Indie, another Pride participant, tells me she feels the same. Armed with a nicely-decorated sign that reads "Indie is gay AF," the Dallas native smiled ear to ear as we chatted. She says she wanted desperately to march in last year's parade, but didn't for fear of inadvertently outing herself to her mother via social media. But a lot can change in a year.

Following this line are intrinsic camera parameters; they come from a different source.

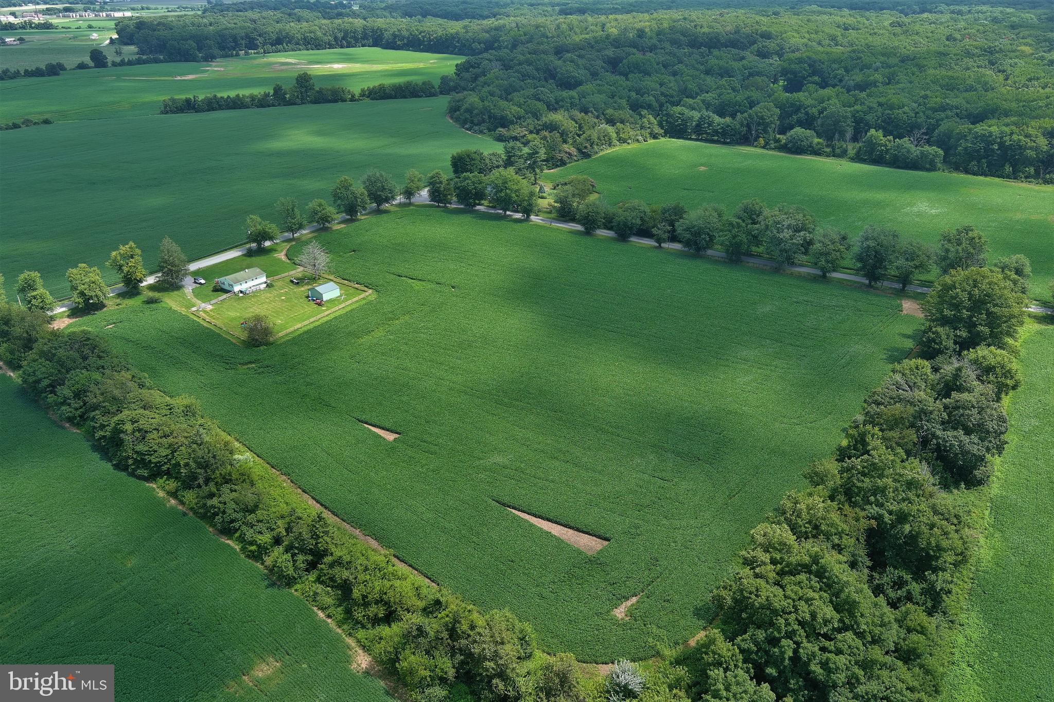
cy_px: 351
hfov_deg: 63.7
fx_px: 849
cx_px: 527
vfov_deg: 45.0
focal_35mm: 29
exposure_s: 1/500
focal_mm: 10.57
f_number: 2.8
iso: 100
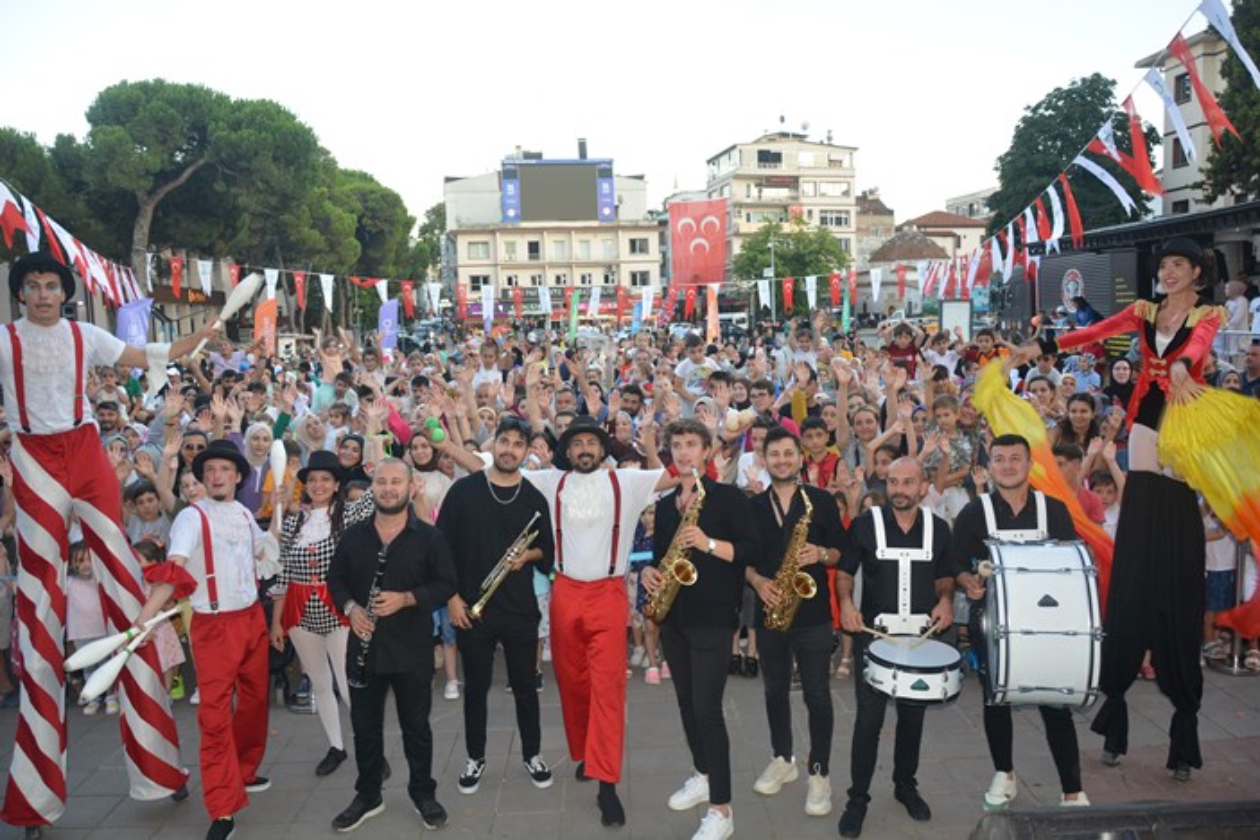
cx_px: 630
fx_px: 945
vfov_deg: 47.9
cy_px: 420
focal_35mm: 27
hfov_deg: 67.4
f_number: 3.5
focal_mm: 18
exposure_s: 1/125
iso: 280
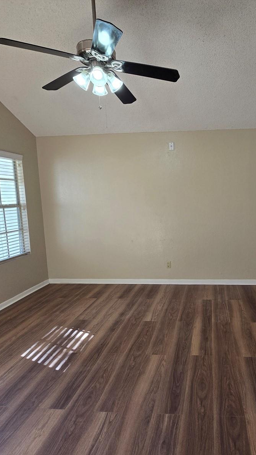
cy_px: 228
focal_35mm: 19
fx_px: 229
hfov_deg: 55.2
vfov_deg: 89.6
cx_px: 196
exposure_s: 1/120
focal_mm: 2.2
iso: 80
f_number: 2.2
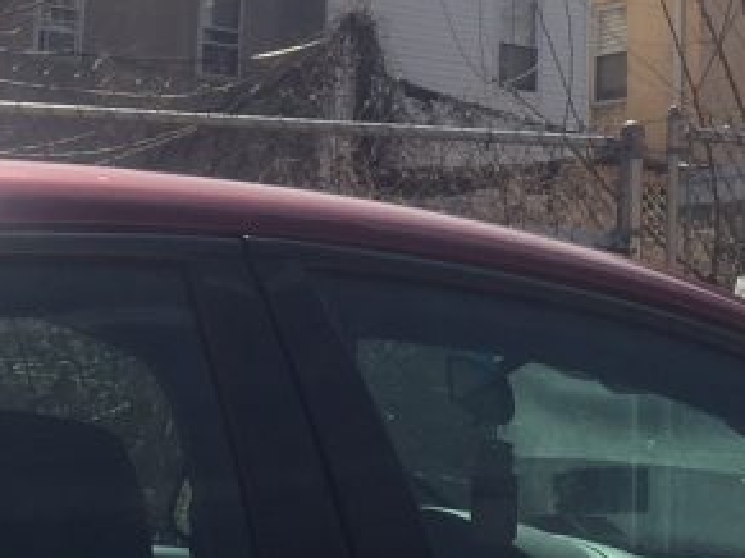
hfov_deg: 19.1
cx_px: 177
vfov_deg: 14.1
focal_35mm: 102
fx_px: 2194
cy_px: -108
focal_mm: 4.15
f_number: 2.2
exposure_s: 1/2639
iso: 32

"I finally came out to my mother this year, and it was actually her idea for me to march," Indie says. "She told me to take a lot of pictures and to post them on Facebook." Indie's journey, of course, wasn't easy. "When I was younger, I thought I was just going to suppress my sexuality," she says, still smiling. "You know, 'what if I date only guys, then I'll be okay.' Just fake it 'til you make it." She also makes note of the rampant homophobia that plagues "the ghetto," particularly in the New York region, and how, in her mind, that adds to the queer homeless struggle. "I never thought in a million years that I would be walking in a gay parade, or wearing these colors, and proudly, openly saying that I like women." Choice also can't believe he's marching with tens of thousands of out individuals. "I'm so happy to be here," he says, bopping up and down to keep Tiana's baby calm. "Everything right here is pure love. This is our day; this is our month." Though the past has been "stressful" for Tiana, she says her heart feels good today. "I don't think I would've ever done it," she says, smiling to Choice and her baby. And the joy of Pride is that everyone's smiling. I can't see one disgruntled person in the crowd; not one angry soul in line ready to march down Fifth Avenue. Instead, everywhere you turn, there's a rainbow flag waving in the faint wind; there's someone covered with glitter and dancing to Lady Gaga; there's screams of "Yaaaas" to the kinds of barely-there outfits that'll make any evangelical conservative clutch their pearls; there's kissing, hand holding, and twerking aplenty. It's exactly what our community needs. All of us are here with love in our hearts, and we're determined no matter our race, age, sex, religion, economic background or housing status to boldly display our true authentic selves to millions. That's why I'm here. That's why Tiana, Choice, and Indie are here. And I'm so honored to march alongside them. What crushes me is that this is probably the last time I'll ever see each of them. And what emboldens me are thoughts of everything we need to do to realize a world where that's not the case.